Not if he had anything to do with it, Rannulf vowed, sneering at his brown-stained face in the mirror before handing it
to Lady Catrin. “What do you think?” he asked, turning so that Nicholas and Connor could view his disguise.
“Mother would scarce recognize you,” Connor said. “If she hadn’t already decided to remain at St. Anna’s, without a doubt the sight of you thus would send her there.”
Rannulf scowled at his twin. He’d rather not be reminded that their mother had decided to take the veil and live out her life within the peaceful and safe confines of the convent. He had hoped she might consider coming to live with him and his family, although he could understand her decision.
And he was glad that she’d finally found a peaceful existence.
Nicholas stared from one brother to the other and shook his head wonderingly. “You’ve performed a miracle, milady,” he told Lady Catrin. “No one will realize that FitzClifford isn’t a Saracen in that guise.” He merely smiled when she sent a scowl his way, making Rannulf wonder where Talbot found the patience to endure her continual slights.
“But will I be able to convince Lord Steffan?” Rannulf asked. “I know nothing of how to heal the sick, nor—”
“You won’t need to actually treat anyone,” Lady Catrin said dryly. “You can pretend, can’t you?”
“Aye.” He’d dare do no less under her watchful eyes, even if Gillian’s and the babe’s safety didn’t depend upon it.
“’Tis time to leave.” She led the way to the stables and permitted Nicholas to lift her into the saddle.
Rannulf felt as though he were watching everything from a distance.
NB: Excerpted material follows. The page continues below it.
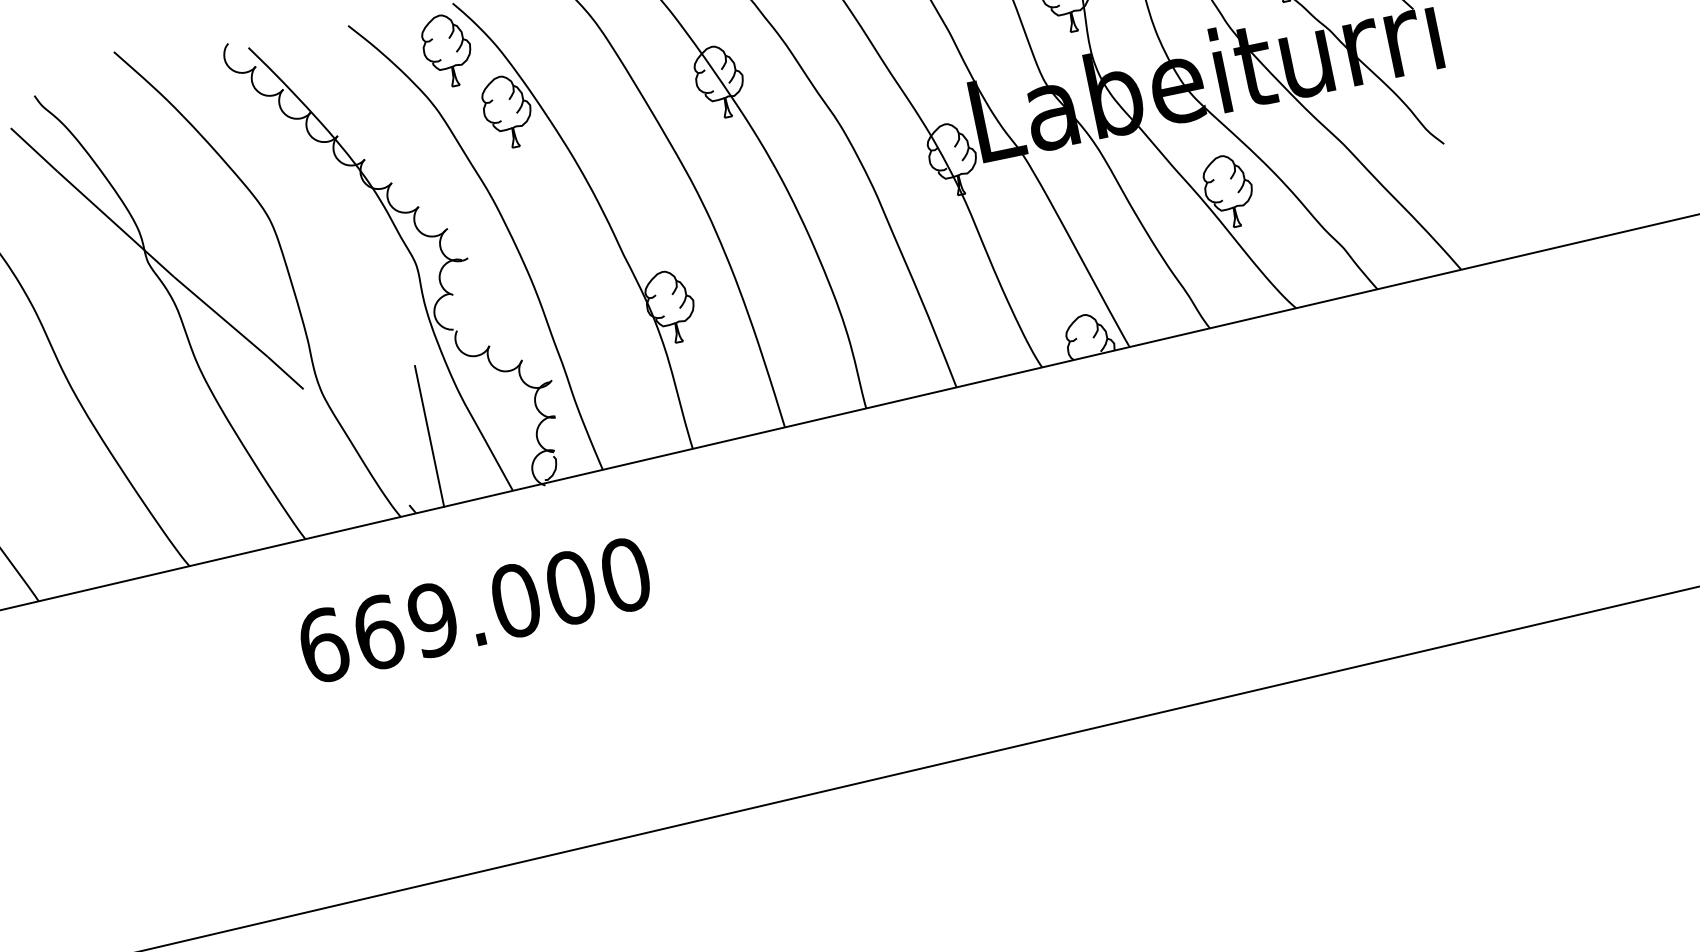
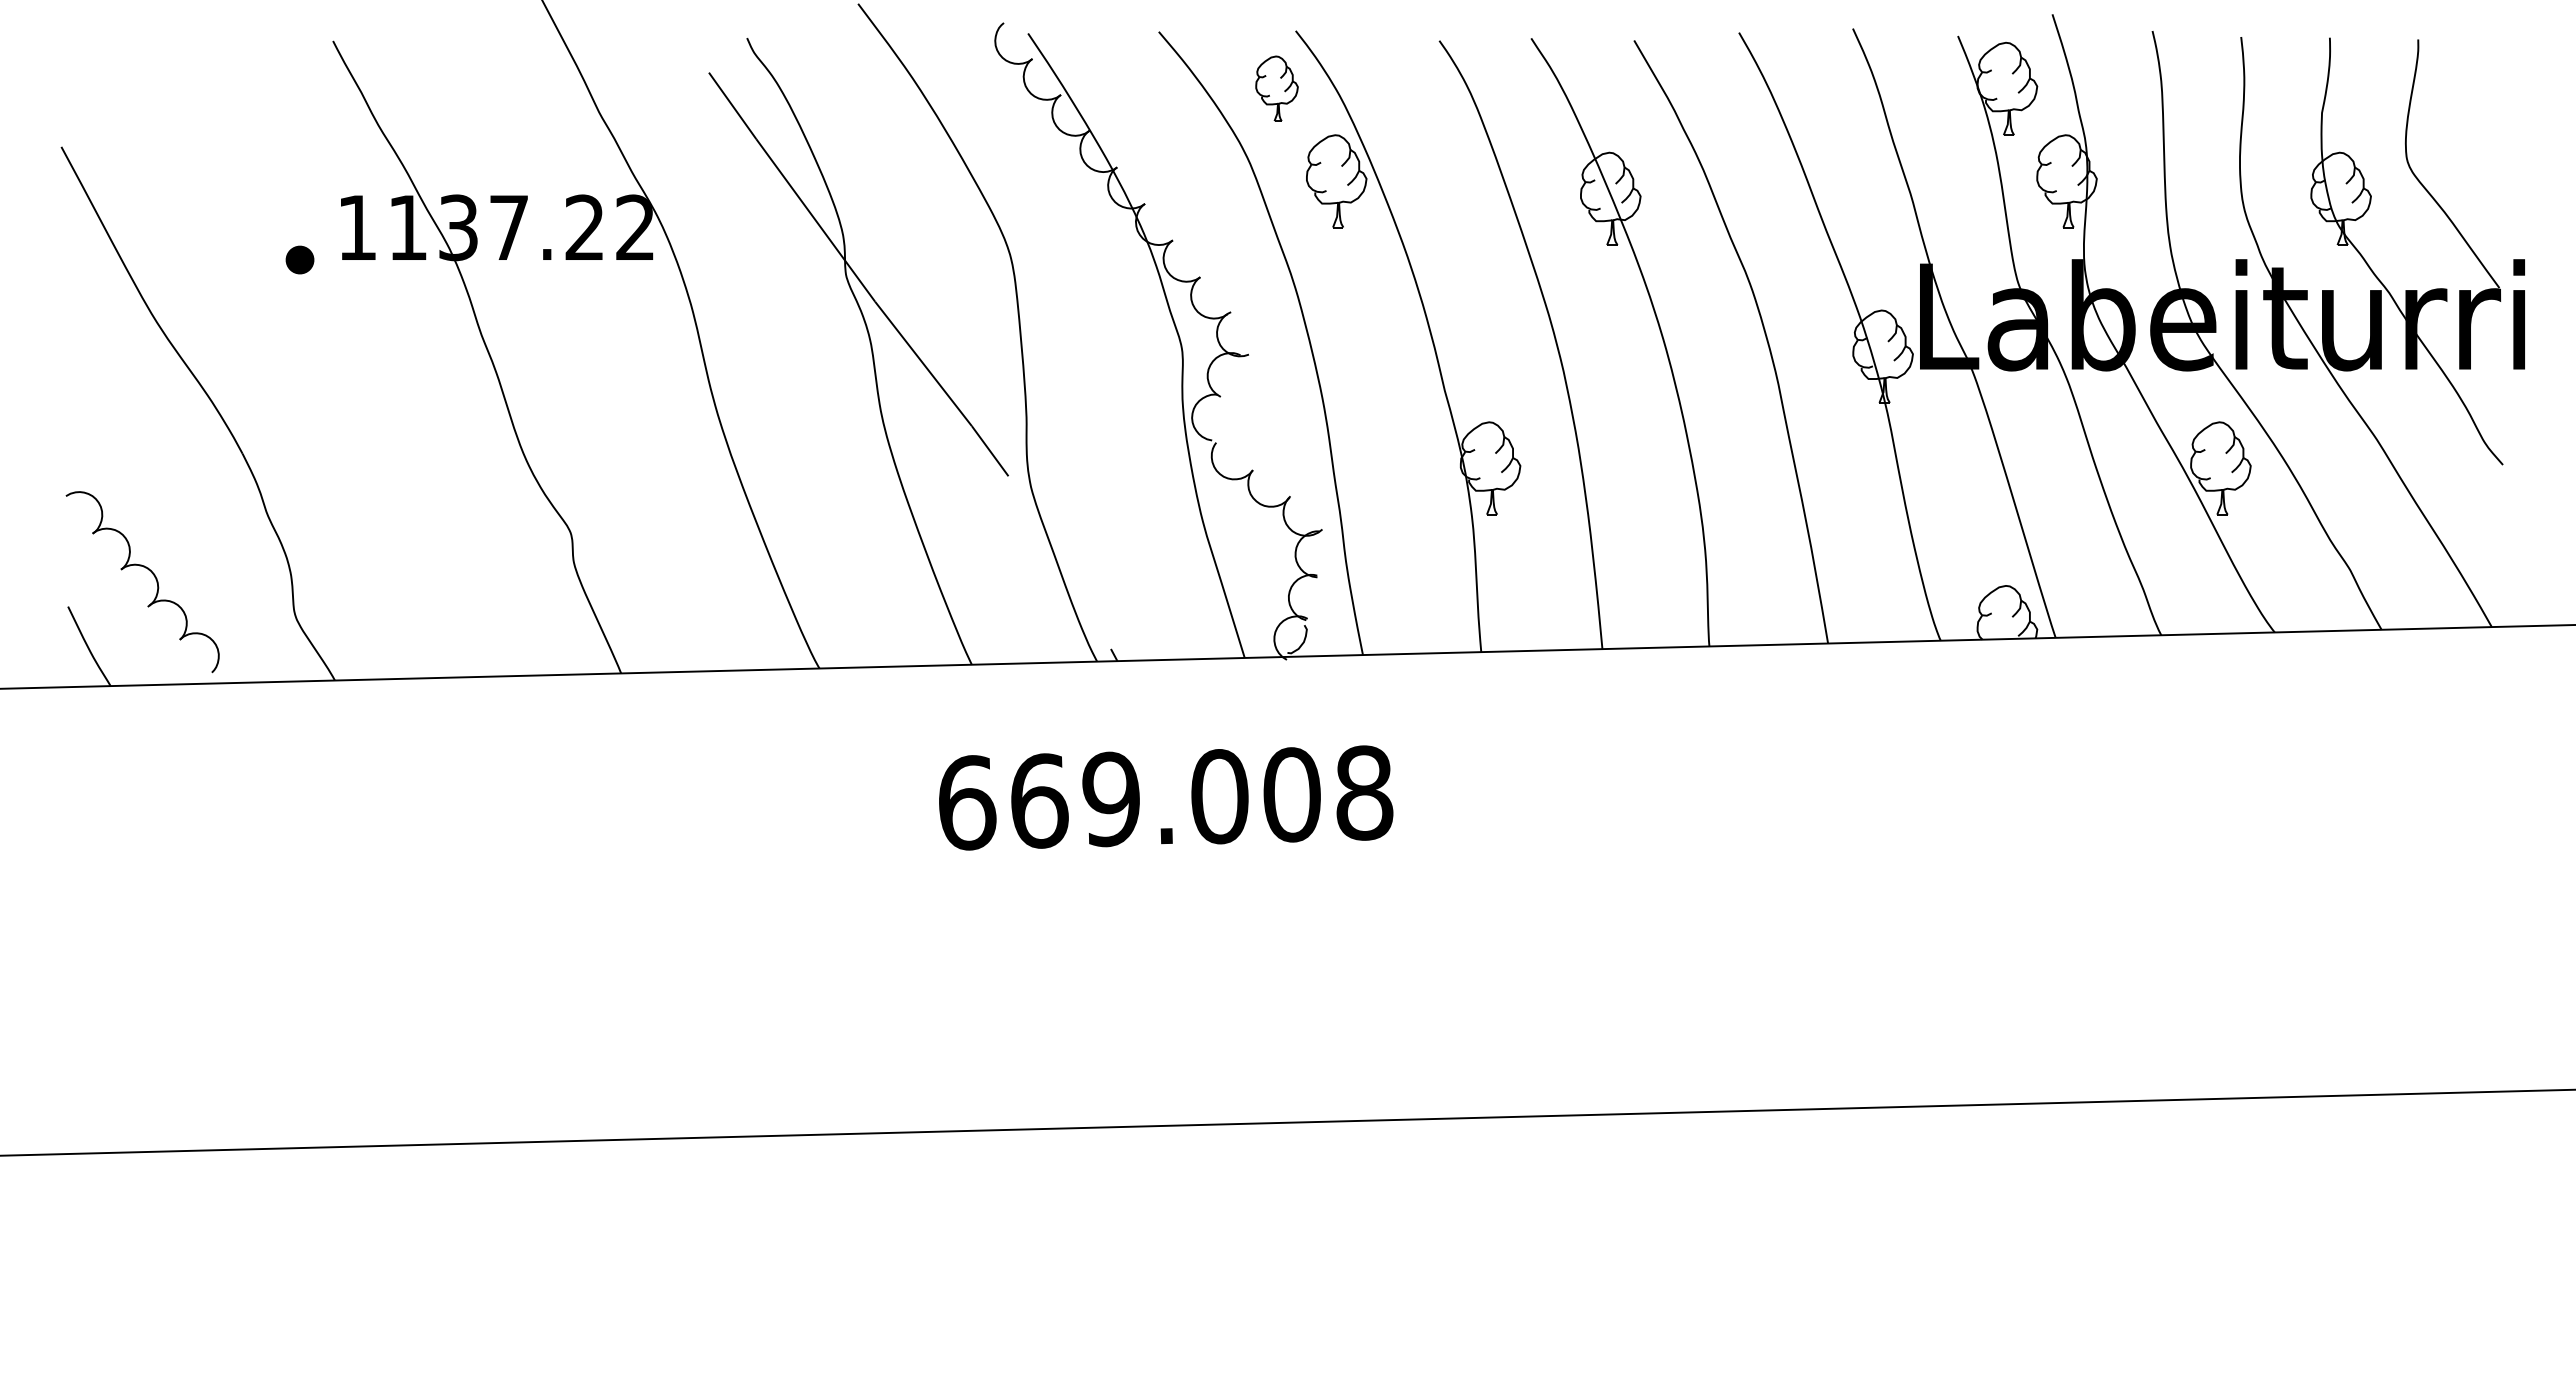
part: (447, 50) -> (1276, 88), size x0.7
line: (429, 436) -> (1154, 568), removed
text: (625, 574) -> (1364, 792), 669.000 -> 669.008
He’d never been this nervous before a battle—but never had the stakes been so high, either.
They rode through the forested land that separated Gwal Draig from Bryn Du, halting beyond sight of Steffan’s manor. “You’ll be ready for them as soon as they leave?” she asked Nicholas yet again.
He dismounted and handed the reins to Connor. “Aye, milady—you’ve laid out our duties clear as glass.” He sauntered toward her. “Can’t you trust, just this once, that I might do something right?”